I stood up. The dishes in my hand rattled. Henry noticed my presence at last. He lifted his eyes from the computer screen and said, “Sleep well?”
“Like the dead,” I said.
Henry said, “Good. Shall we get to work?”
He led me inside, to a room that obviously was his workspace: a desk, a computer, a large television screen, two identical space-age chairs facing each other. The only splash of color was a Finland rug lying between the chairs. He gestured me into one of the chairs and sat down in the other and gave me the same intense look I had noticed in Central Park. The eye contact lasted no more than a second or two.
He said, “You look as if you have a question.”
“I do,” I said. “Why am I here?”
“I want you to work with me.”
“Doing what?”
“Helping me think.”
“About what?”
“Something new I have in mind.”
“Why do you think that I can help you, of all people, to think? I don’t know a cosine from a hypotenuse.”

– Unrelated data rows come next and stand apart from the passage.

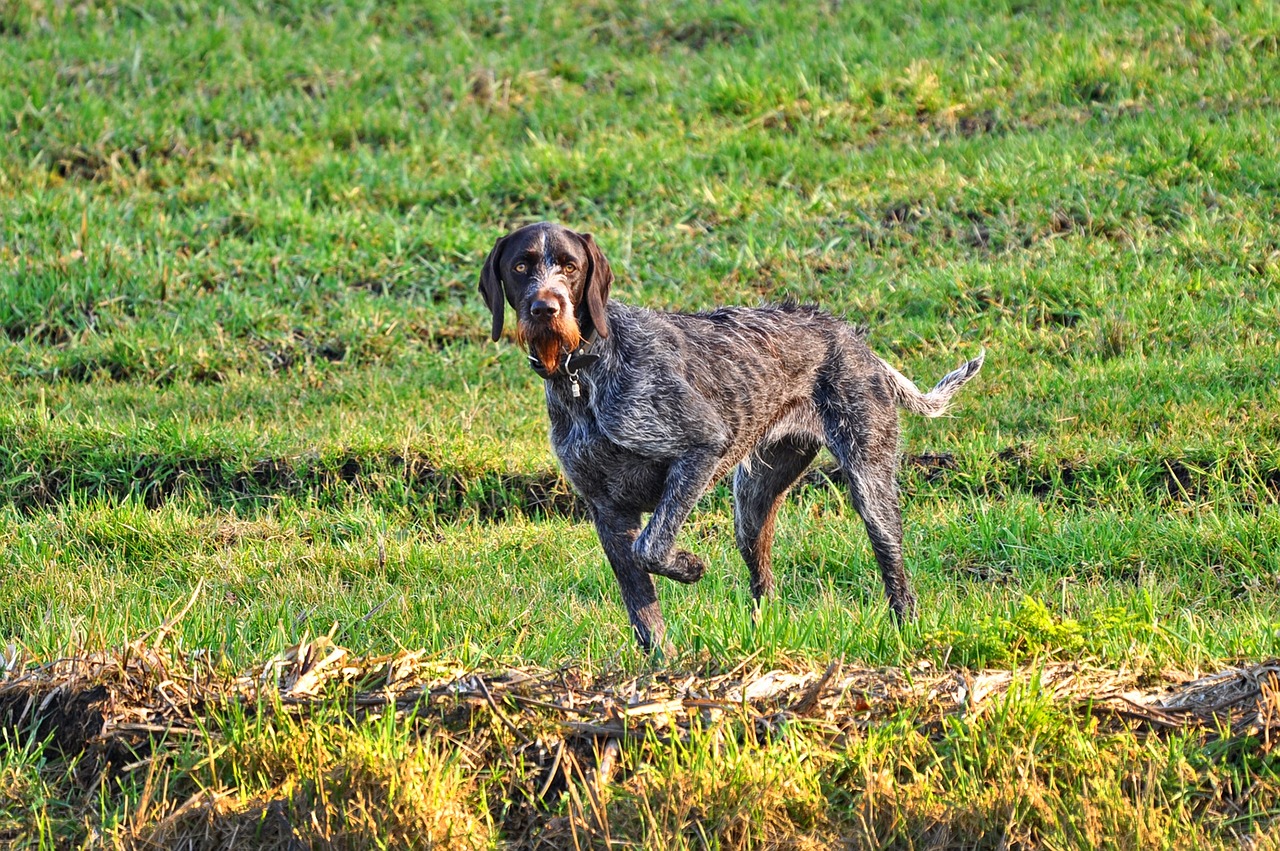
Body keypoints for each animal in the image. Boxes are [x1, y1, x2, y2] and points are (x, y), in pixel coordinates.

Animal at [476, 220, 983, 650]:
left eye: (570, 266)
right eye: (521, 266)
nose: (545, 307)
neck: (583, 375)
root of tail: (854, 339)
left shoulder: (700, 448)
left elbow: (652, 547)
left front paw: (689, 566)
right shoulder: (607, 512)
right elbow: (644, 610)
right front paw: (662, 672)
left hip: (869, 485)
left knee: (895, 574)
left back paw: (906, 632)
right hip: (752, 506)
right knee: (764, 585)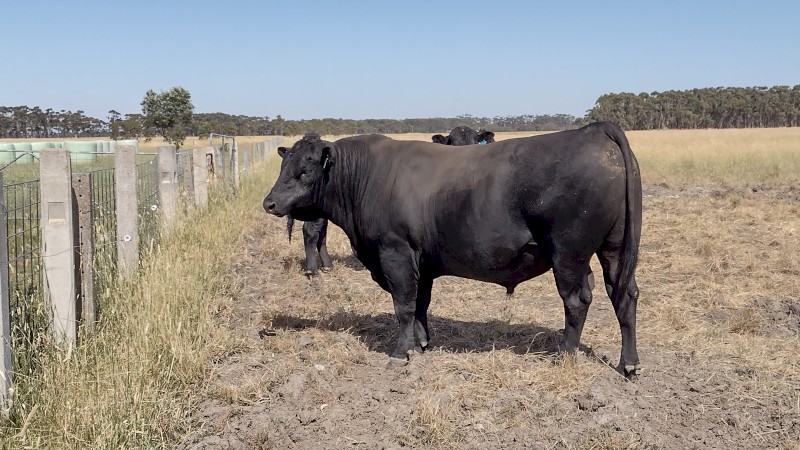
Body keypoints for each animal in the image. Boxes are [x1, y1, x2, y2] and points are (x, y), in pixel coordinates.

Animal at [264, 122, 642, 377]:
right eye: (284, 166)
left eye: (305, 171)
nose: (269, 203)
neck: (367, 177)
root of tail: (593, 130)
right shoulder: (422, 261)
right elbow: (420, 304)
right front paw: (421, 344)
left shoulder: (395, 253)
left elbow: (403, 305)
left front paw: (400, 353)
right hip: (614, 250)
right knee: (623, 295)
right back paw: (629, 364)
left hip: (568, 252)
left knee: (577, 300)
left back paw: (564, 355)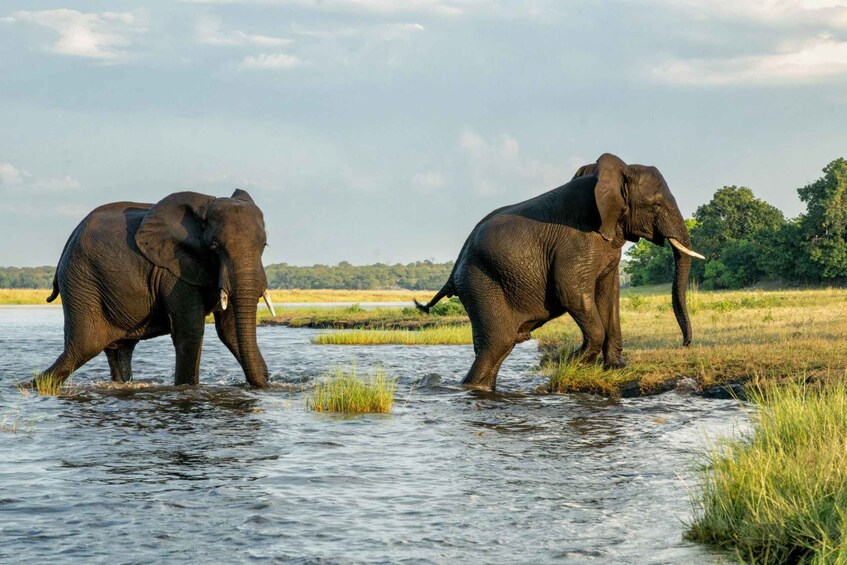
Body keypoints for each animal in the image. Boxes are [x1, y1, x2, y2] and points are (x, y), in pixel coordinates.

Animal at [37, 189, 276, 388]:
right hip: (81, 282)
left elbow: (230, 331)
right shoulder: (174, 271)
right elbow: (191, 330)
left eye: (264, 246)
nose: (266, 384)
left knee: (119, 350)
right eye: (215, 248)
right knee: (83, 348)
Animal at [415, 153, 704, 391]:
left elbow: (609, 296)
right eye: (656, 206)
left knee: (501, 346)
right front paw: (573, 362)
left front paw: (617, 368)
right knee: (498, 343)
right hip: (480, 281)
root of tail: (455, 269)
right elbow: (572, 292)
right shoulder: (577, 242)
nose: (685, 345)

“I’ve read some of your books. I liked them, liked the way your mind works. That thing you came up with about the sphere was impressive.”
I said, “This new thing you mentioned. Is it a secret?”
“You could say that.”
“Then maybe you’ve got the wrong person. I don’t like secrets. I write books. My specialty is telling the world everything I know.”
He took this calmly. “Are you saying you’re not interested?” he asked.
“I’m not sure. You said you want me to be your confidant. But you hardly know me, or I you. It’s like hearing a proposal of marriage on a blind date.”
Henry said, “Let me explain what’s involved. Then you can decide.”